What you need to do: From the entries below, reproduce exactly the line containing "left hip: (59, 477)", the line containing "left elbow: (437, 325)", and every line in between, with nothing added.

-*-*-

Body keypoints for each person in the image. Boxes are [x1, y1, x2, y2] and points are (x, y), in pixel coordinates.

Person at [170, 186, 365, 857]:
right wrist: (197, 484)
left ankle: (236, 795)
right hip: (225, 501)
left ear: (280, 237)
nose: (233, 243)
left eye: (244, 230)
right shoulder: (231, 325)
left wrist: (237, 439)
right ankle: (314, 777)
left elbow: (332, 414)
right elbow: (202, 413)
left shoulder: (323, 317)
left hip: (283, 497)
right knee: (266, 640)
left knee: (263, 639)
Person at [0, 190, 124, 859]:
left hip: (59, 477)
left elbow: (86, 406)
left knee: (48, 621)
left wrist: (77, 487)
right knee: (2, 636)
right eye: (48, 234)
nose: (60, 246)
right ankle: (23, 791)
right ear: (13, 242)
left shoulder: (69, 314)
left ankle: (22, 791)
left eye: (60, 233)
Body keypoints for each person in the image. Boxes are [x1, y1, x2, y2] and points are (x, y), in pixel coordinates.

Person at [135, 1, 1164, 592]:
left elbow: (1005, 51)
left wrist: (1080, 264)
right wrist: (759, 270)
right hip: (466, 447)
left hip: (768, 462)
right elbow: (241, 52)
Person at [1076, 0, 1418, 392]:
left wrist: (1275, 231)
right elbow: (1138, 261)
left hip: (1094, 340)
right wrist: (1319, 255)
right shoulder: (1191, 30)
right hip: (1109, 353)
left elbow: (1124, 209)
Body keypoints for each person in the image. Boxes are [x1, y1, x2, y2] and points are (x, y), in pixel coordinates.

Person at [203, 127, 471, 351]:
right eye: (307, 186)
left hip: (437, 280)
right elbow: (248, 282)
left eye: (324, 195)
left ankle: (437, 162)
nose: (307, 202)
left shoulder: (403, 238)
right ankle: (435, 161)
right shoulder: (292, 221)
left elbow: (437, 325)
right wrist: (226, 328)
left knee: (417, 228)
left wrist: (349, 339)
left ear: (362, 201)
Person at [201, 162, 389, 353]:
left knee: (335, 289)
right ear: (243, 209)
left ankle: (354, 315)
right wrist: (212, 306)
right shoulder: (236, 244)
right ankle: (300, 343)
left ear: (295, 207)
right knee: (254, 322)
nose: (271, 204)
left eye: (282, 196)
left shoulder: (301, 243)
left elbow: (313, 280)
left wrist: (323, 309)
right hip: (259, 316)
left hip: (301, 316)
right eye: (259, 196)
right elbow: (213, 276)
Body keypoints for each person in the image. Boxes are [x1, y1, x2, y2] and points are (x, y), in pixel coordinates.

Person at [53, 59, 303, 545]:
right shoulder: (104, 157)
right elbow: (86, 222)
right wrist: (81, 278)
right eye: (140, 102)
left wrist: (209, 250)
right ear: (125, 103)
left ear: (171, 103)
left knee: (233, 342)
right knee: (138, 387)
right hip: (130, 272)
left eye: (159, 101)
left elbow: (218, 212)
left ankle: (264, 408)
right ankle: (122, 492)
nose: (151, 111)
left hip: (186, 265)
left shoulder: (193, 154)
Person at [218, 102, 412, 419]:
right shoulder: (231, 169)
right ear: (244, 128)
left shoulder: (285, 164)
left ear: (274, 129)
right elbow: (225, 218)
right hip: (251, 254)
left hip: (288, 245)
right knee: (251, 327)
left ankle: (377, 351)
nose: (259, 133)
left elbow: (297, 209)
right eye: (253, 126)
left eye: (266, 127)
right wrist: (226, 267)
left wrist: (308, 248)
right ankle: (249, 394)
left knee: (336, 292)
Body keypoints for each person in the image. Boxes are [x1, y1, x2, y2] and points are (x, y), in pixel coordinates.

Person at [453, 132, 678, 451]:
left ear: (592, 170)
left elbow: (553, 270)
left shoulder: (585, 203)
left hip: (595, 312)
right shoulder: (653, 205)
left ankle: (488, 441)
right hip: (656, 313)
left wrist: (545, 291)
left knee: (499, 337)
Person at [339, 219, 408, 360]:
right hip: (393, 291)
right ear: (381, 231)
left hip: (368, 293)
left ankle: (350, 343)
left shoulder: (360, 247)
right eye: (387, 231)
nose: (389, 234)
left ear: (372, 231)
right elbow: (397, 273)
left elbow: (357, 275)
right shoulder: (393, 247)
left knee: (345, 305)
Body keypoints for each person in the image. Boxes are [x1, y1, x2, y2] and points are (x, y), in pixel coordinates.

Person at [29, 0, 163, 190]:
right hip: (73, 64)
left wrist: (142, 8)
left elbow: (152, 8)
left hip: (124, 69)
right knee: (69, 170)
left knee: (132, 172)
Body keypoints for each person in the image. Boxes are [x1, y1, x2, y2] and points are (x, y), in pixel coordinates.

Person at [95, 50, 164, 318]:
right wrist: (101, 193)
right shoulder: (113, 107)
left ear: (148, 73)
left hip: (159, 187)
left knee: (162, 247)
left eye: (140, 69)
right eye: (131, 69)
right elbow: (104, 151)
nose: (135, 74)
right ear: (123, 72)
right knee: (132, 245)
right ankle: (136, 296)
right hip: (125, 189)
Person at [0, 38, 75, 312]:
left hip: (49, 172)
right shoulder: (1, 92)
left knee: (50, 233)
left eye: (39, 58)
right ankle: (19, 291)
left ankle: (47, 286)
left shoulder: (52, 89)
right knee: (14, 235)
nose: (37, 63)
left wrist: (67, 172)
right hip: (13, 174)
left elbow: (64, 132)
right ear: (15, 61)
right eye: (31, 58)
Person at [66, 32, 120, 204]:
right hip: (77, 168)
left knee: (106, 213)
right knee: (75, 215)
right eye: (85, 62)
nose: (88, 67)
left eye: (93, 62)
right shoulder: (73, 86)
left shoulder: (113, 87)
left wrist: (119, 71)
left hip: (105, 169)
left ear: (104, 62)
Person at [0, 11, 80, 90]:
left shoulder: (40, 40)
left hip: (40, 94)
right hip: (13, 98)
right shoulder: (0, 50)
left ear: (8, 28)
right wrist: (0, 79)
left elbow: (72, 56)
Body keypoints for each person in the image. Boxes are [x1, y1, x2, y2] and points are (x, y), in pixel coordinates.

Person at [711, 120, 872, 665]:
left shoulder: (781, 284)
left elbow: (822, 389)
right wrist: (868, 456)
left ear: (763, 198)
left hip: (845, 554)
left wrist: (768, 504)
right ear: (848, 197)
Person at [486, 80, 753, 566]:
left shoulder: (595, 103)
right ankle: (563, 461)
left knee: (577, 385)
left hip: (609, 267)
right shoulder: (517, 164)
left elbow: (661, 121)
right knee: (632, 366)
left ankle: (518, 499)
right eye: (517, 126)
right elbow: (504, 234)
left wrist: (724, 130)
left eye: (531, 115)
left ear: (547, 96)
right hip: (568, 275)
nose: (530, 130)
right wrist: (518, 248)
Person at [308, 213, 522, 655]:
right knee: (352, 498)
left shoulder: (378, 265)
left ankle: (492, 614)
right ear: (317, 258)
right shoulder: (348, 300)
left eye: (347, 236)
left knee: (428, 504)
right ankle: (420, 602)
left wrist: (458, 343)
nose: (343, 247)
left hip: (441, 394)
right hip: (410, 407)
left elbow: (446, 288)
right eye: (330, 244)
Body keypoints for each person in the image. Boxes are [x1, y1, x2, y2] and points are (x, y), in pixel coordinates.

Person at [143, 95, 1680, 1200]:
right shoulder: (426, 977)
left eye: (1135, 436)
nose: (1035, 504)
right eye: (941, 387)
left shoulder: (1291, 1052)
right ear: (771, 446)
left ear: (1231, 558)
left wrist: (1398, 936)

-*-*-

Solution for this exercise:
left hip: (59, 477)
left elbow: (86, 406)
left knee: (48, 621)
left wrist: (77, 487)
right knee: (2, 636)
right eye: (48, 234)
nose: (60, 246)
right ankle: (23, 791)
right ear: (13, 242)
left shoulder: (69, 314)
left ankle: (22, 791)
left eye: (60, 233)
Body keypoints for each person in the image. Boxes are [x1, y1, x2, y2] and points are (x, y), in pixel coordinates.

Person at [135, 1, 1164, 592]:
left elbow: (1005, 51)
left wrist: (1080, 264)
right wrist: (759, 270)
right hip: (466, 447)
left hip: (768, 462)
right elbow: (241, 52)
Person at [1076, 0, 1418, 392]:
left wrist: (1275, 231)
right elbow: (1138, 261)
left hip: (1094, 340)
right wrist: (1319, 255)
right shoulder: (1191, 30)
right hip: (1109, 353)
left elbow: (1124, 209)
Body keypoints for each person in the image. Boxes are [x1, y1, x2, y2] and points are (x, y), in pixel coordinates.

Person at [203, 127, 471, 351]:
right eye: (307, 186)
left hip: (437, 280)
right elbow: (248, 282)
left eye: (324, 195)
left ankle: (437, 162)
nose: (307, 202)
left shoulder: (403, 238)
right ankle: (435, 161)
right shoulder: (292, 221)
left elbow: (437, 325)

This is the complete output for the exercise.